Any attacker who can be located between the source and destination of traffic, in our case, the COMPUTER and the SERVER, this attacker can make an attack of the form "Man in the middle" ( Rus. "Man in the middle" ). One such attack, which requires very little skill and resources, is called SSL stripping ( Rus. "Removing SSL" ). The attacker acts as a proxy here and substitutes encrypted HTTPS connections for HTTP connections.
Let's open the screenshot and see what it is https://puu.sh/xQFWy/edbaf90d7a.png
1. As we can see we have sent the request with http
2. It passes through the SSLStrip and does not change, just goes on
3. The server sees that you came over in a insecure Protocol, without encryption and changes it to secure using encryption that is, https ( that is, 301 or 302 redirect is performed - this is configured on the server )

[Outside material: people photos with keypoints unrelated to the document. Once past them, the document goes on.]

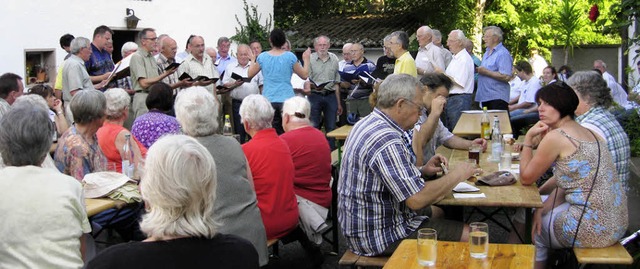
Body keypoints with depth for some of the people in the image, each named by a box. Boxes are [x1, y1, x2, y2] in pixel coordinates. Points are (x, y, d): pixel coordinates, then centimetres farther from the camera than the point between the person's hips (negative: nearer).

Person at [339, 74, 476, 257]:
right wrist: (456, 176, -12)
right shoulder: (387, 140, -25)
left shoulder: (367, 123, 7)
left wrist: (422, 171, 5)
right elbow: (417, 199, -27)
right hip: (380, 235, -10)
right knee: (471, 238, -7)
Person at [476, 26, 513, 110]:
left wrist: (486, 72, -18)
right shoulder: (487, 52, 19)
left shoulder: (503, 54, -12)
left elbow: (506, 77, -21)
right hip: (485, 97, 9)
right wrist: (478, 69, 9)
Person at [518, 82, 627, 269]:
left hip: (593, 229, -8)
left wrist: (528, 138, 0)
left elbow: (526, 178, -4)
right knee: (537, 212, 26)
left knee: (535, 229, 17)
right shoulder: (589, 133, 12)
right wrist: (543, 208, 7)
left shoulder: (556, 136, -15)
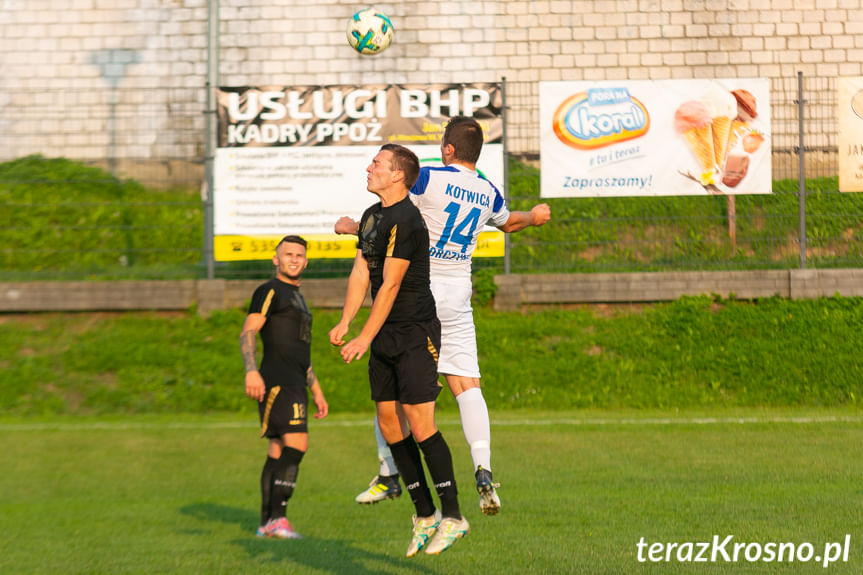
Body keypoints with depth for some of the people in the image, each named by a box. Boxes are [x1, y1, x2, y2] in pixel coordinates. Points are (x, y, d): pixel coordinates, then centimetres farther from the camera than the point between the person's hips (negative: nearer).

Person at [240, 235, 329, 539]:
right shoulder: (270, 291, -3)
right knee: (296, 443, -20)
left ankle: (266, 524, 9)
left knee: (279, 451, 7)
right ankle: (277, 518, -25)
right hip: (276, 382, -9)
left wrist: (317, 392, 30)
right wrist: (251, 371, -28)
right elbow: (248, 332, -14)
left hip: (294, 384, 9)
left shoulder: (297, 298, 26)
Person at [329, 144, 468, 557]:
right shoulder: (371, 217, 13)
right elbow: (361, 273, 12)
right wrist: (344, 323, 0)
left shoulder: (405, 221, -17)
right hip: (385, 337, 9)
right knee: (389, 424, 7)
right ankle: (425, 515, 14)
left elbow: (390, 285, -19)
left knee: (419, 423, -11)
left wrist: (364, 338, -18)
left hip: (416, 334, -9)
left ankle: (452, 516, -3)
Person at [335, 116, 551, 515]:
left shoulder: (428, 179, -10)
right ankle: (483, 470, -17)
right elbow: (509, 223, 29)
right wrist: (534, 217, 46)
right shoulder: (489, 193, 8)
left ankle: (389, 476, 8)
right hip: (457, 294, 4)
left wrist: (352, 226, 7)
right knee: (466, 385, 1)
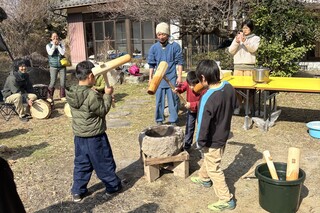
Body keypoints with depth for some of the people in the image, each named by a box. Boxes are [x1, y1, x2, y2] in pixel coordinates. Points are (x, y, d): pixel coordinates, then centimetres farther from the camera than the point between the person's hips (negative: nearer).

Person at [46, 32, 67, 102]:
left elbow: (63, 53, -7)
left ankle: (62, 96, 14)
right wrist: (54, 45, -9)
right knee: (52, 82, -7)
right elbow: (50, 53, -14)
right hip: (53, 66, -2)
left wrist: (58, 45, -7)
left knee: (63, 82, 2)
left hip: (62, 66, 2)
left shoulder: (61, 45, 9)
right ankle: (49, 97, 3)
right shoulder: (48, 45, 5)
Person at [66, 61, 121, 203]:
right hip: (95, 136, -7)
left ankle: (77, 191, 25)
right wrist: (107, 95, -4)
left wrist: (102, 96, 7)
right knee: (104, 162, 11)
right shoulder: (92, 95, -25)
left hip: (79, 135, 7)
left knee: (81, 164, 18)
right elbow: (103, 111, -13)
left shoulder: (72, 93, 0)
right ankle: (113, 186, 28)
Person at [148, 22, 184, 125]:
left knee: (173, 100, 5)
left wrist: (179, 76, -7)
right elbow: (151, 64, 8)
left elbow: (179, 62, -2)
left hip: (172, 78, -2)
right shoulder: (154, 48, 2)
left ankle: (173, 121, 17)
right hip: (159, 79, 2)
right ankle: (159, 120, 23)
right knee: (159, 100, 10)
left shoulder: (175, 46, -5)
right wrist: (150, 78, 6)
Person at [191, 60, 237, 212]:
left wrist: (200, 142, -13)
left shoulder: (208, 98, -33)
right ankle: (204, 178, 55)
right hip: (224, 134, 8)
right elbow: (234, 106, 8)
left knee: (214, 169, 9)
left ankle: (226, 200, 20)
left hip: (213, 140, -8)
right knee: (208, 159, 31)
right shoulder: (229, 87, -10)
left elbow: (204, 124, -27)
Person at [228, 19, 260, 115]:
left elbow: (253, 49, -11)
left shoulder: (255, 38, 8)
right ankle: (240, 105, 16)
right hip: (237, 66, 2)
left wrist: (245, 41, -27)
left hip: (249, 66, -2)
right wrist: (236, 42, -12)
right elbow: (231, 51, 5)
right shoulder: (237, 37, 15)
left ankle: (249, 105, 9)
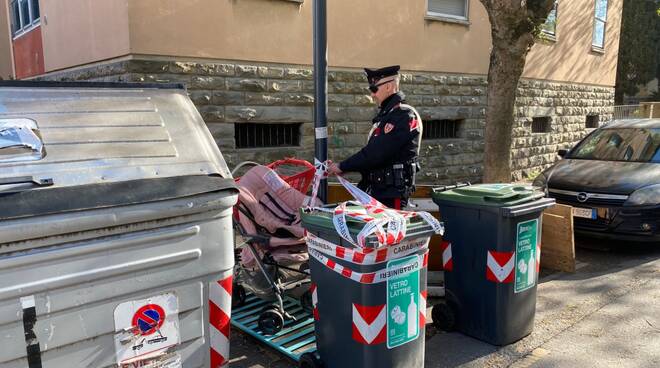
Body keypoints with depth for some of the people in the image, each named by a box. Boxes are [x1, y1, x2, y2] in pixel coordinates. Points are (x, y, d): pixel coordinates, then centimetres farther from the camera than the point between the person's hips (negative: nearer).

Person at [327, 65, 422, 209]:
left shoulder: (404, 115, -15)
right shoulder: (386, 115, 16)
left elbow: (376, 153, -21)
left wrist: (342, 167, -13)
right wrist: (341, 167, 5)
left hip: (392, 193, -9)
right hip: (378, 189, 9)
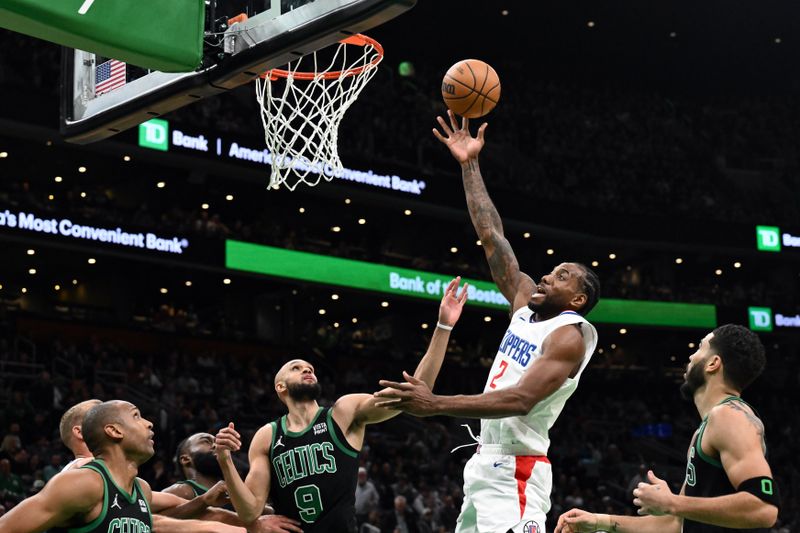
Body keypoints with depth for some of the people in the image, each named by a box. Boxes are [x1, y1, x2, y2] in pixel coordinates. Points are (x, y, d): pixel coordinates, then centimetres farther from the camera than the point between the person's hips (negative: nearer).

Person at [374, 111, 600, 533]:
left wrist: (436, 404, -32)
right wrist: (469, 166, 16)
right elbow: (491, 237, 17)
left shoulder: (569, 336, -10)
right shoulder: (527, 304, 14)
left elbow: (521, 399, -24)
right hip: (485, 463, 9)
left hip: (516, 471, -9)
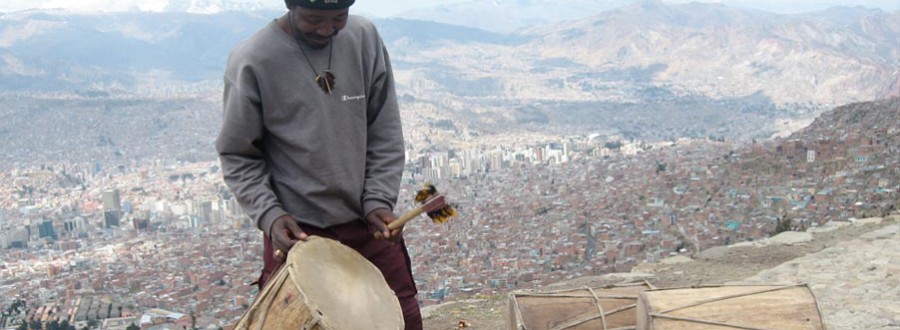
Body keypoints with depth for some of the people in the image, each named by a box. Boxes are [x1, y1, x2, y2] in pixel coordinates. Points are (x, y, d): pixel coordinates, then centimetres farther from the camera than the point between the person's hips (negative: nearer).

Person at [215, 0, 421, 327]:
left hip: (369, 223, 4)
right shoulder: (252, 61, -14)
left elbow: (386, 133, 3)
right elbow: (237, 156, -4)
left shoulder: (365, 38, -3)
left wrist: (379, 199, -7)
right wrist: (269, 214, -16)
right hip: (297, 230, -3)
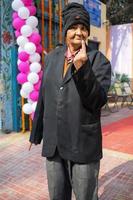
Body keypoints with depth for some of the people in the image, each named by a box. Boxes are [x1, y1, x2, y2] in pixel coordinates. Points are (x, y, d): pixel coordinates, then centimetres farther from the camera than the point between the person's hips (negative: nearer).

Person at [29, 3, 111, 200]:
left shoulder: (99, 60, -5)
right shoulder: (52, 57, 7)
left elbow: (98, 101, -14)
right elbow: (43, 96, 10)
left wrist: (82, 67, -26)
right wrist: (36, 133, 14)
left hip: (84, 145, -3)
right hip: (53, 143, 4)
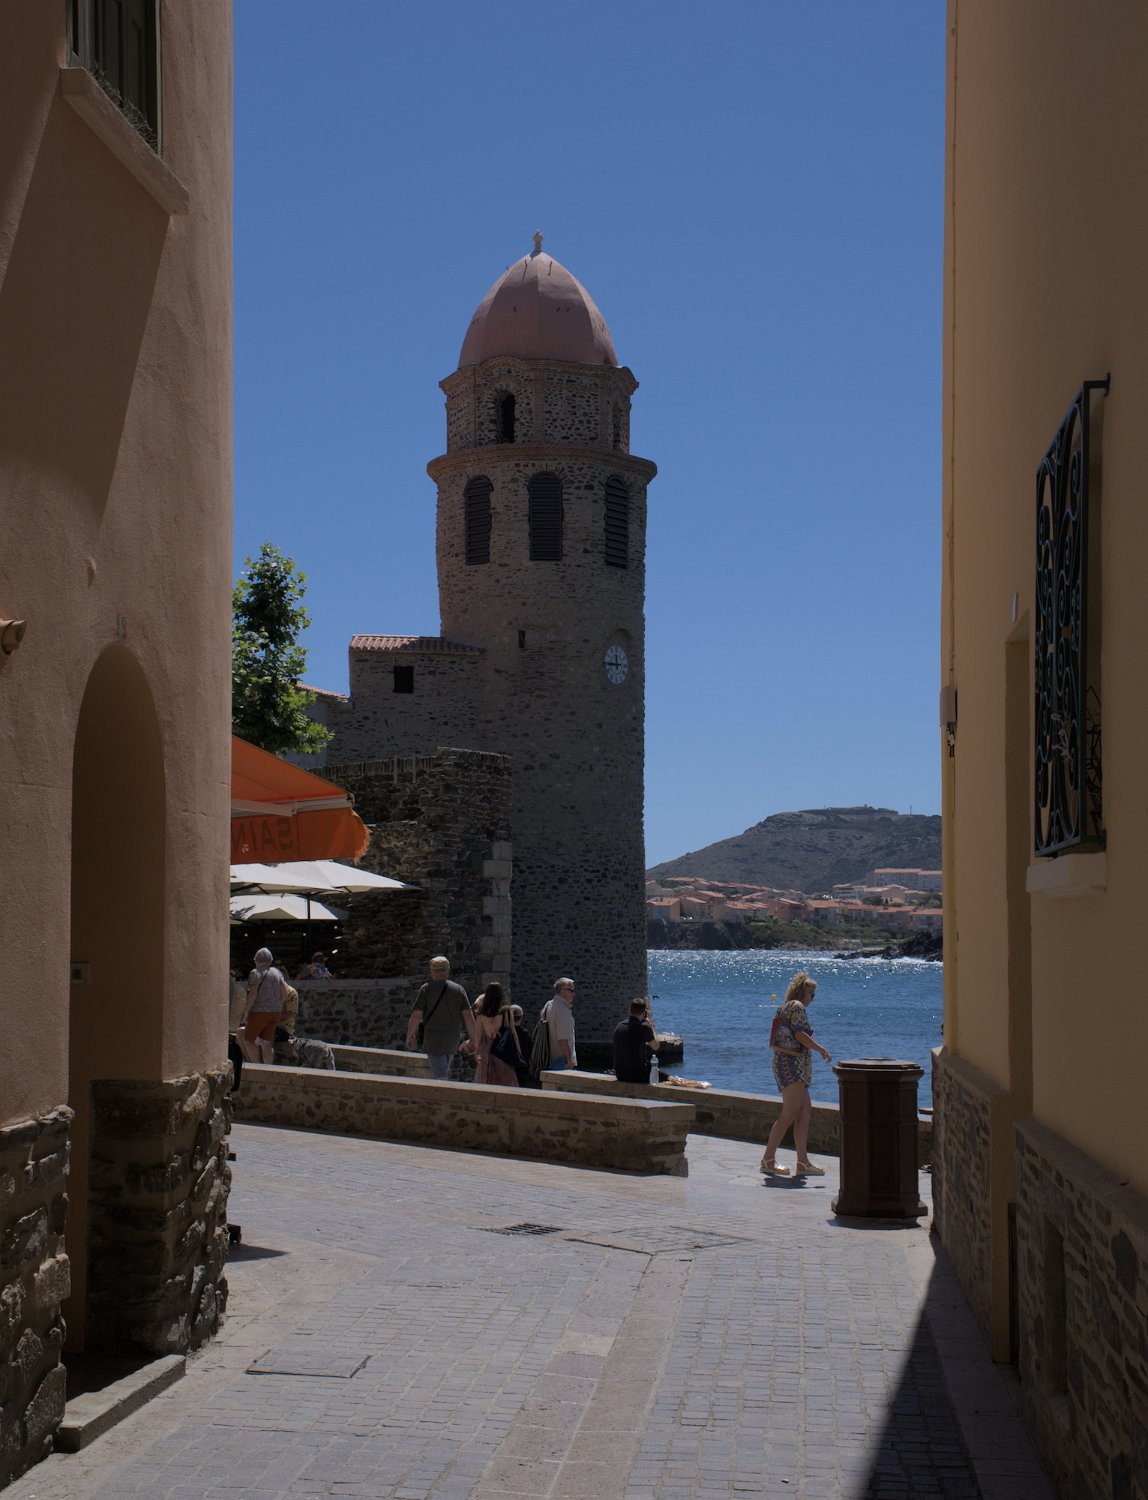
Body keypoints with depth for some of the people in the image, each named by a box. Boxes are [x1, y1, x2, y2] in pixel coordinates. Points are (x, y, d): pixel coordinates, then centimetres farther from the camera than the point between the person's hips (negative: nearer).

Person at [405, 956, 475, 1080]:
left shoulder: (426, 989, -7)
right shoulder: (458, 989, 3)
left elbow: (416, 1015, -10)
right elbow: (468, 1016, -1)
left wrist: (409, 1036, 2)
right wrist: (472, 1039, 6)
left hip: (433, 1040, -4)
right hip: (452, 1041, 4)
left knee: (440, 1076, -5)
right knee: (445, 1070, 23)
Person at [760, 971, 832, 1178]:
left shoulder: (784, 1008, 22)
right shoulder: (797, 1007, -7)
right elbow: (800, 1035, -17)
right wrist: (822, 1050, -9)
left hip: (784, 1063, 10)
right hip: (792, 1064, -10)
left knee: (805, 1112, 7)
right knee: (789, 1113, -13)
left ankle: (803, 1163, 3)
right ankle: (768, 1160, -16)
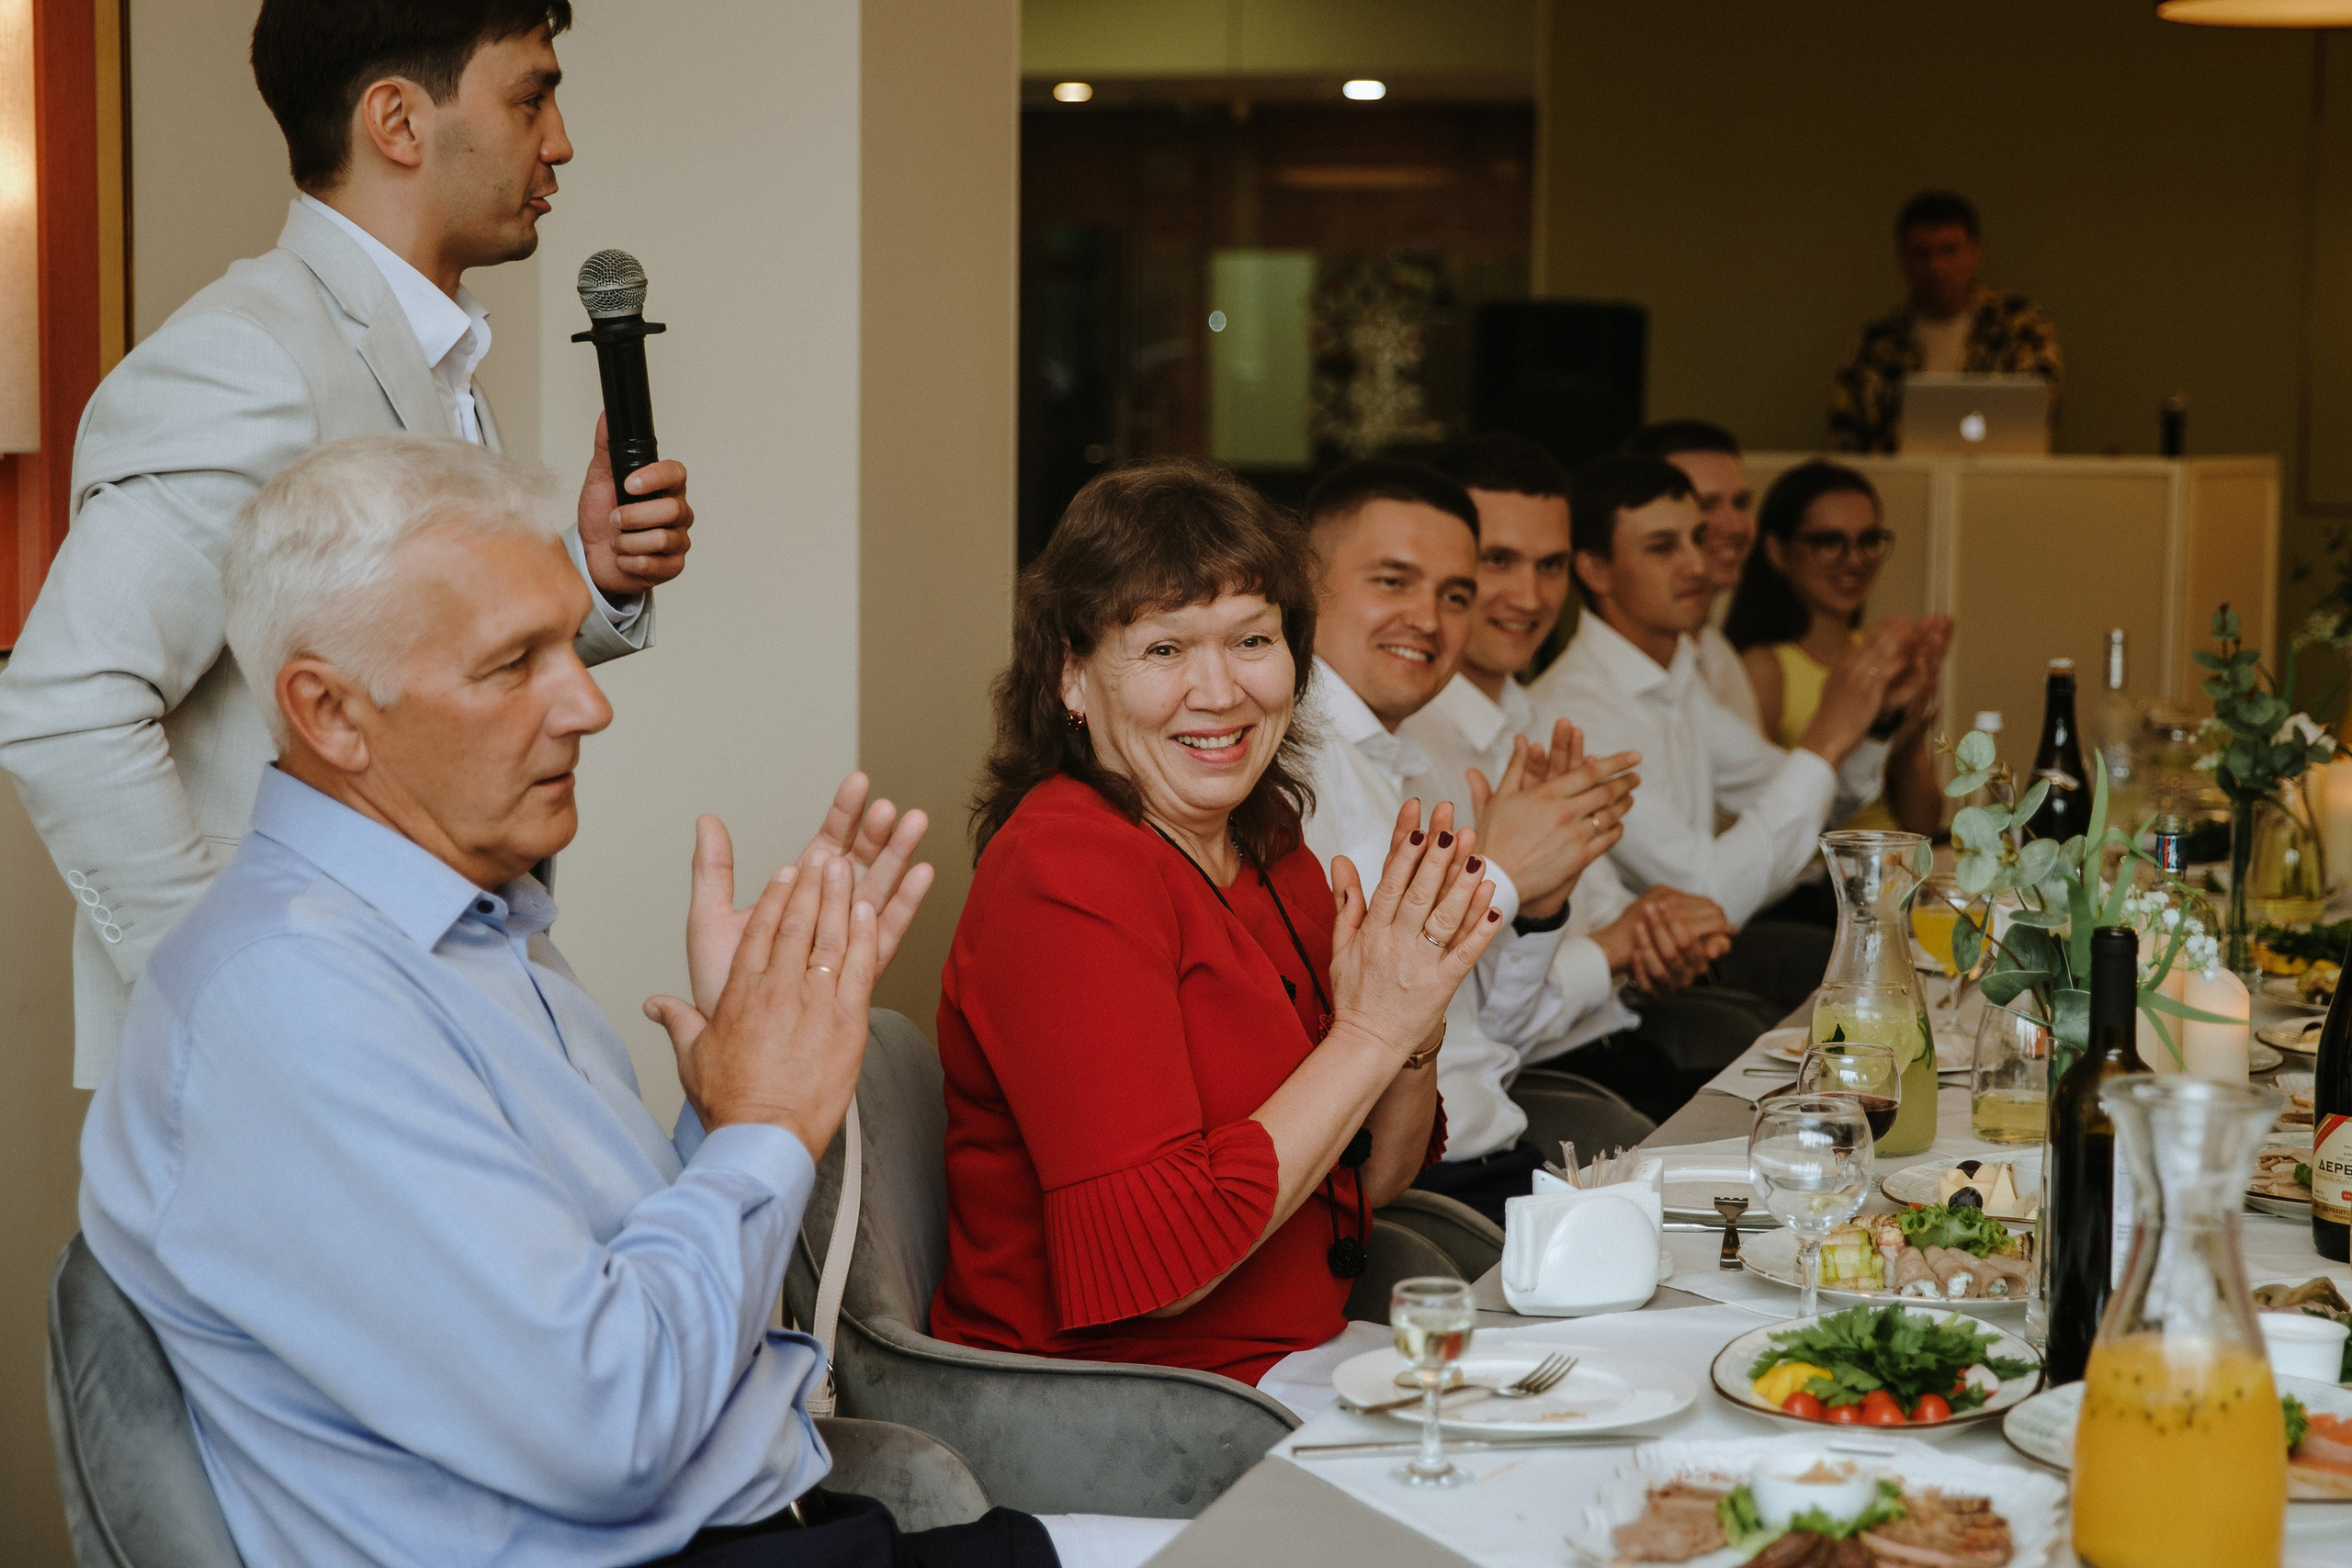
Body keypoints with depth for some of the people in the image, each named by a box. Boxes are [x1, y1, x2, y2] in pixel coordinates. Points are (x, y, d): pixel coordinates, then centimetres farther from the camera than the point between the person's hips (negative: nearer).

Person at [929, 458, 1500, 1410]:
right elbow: (1161, 1257, -25)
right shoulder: (1065, 875, -18)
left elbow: (1368, 1182, 13)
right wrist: (1370, 1034, -18)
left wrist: (1416, 1030, -7)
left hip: (1295, 1360, 8)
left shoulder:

4. SSLStrip sees that the server has sent you a request in HTTPS ( see point 3 ) and automatically changes it to insecure that is on HTTP thereby removing TLS encryption
SSLStrip here, pretends to be the proxies and responds from the web server, simulating your browser, and sends you back the HTTP version of the site. The server will never notice the difference.
Because the server thinks that you are communicating over a secure https Protocol, because it does not see that an attacker ( SSLStrip ) has changed your Protocol to an insecure one
And what you will see - it will be almost indistinguishable from the original site. Let me show you what a website should look like.
https://puu.sh/xQHeu/014bf0515b.png
1. We see a secure version, that is, with end-to-end encryption
2. I have now done HTTPS-stripping ( removing SSL - SSLStrip ). And this is how the version of the site looks like after the attack.
As you can see, the difference, is that you no longer have HTTPS and most people will not notice the difference. And like I said, the server will never notice that something is wrong because it communicates with a proxy that behaves exactly like you would.
I advise you to read it with color
https://youtu.be/0wpxrPD90a4 - 1 Part of MITM. How is the MITM attack.
https://youtu.be/quZjKlrmCvQ -
Part 2 MITM.
Network attack methods MITM in parts, write down your Homework also view, etc.
You can delve more deeply into this issue What can I say as an EPILOGUE.
I believe that we have a lot of disassembled encryption, the only thing that I did not have time to disassemble, I wrote above ,that we did not say this option with PGP, OTR, ZRTP, OMAXA, such protocols, about them you can read in Google or learn from me, I will give information if you need it.
Well, with PPP and OTR I think everything is clear
ZRTP is voice communication,and Omaha is a new type of encryption from the OTP series, only with their buns from offline messengers, encryption of chats, conferences, etc.
Encryption is a fantastic tool for privacy, security and anonymity, it is a tool that really works and attackers ( hackers ) will try to avoid it.
In simple words.. No fool would make a direct attack on encryption.
Remember the case of Ross Ulbricht the Creator of the "silk road" he got on captcha. That is, a simple little thing, because people forget about the most important thing, namely the simplest things.. The basics so to speak.
That is, no one will ever brute your passwords, it is much easier to install you a Keylogger on your system, or send you a link to a site with an infected JS script and make an attack, or a PDF file, etc.
But as I said encryption, no one will ever want to break. Attackers will simply try to circumvent the encryption. You should keep that in mind.
Security is a so-called the weak link phenomenon . It is as strong as the weakest link in the chain. Strong encryption is often a strong link.
We, human beings are usually the weak link. As they say my Tongue is my enemy.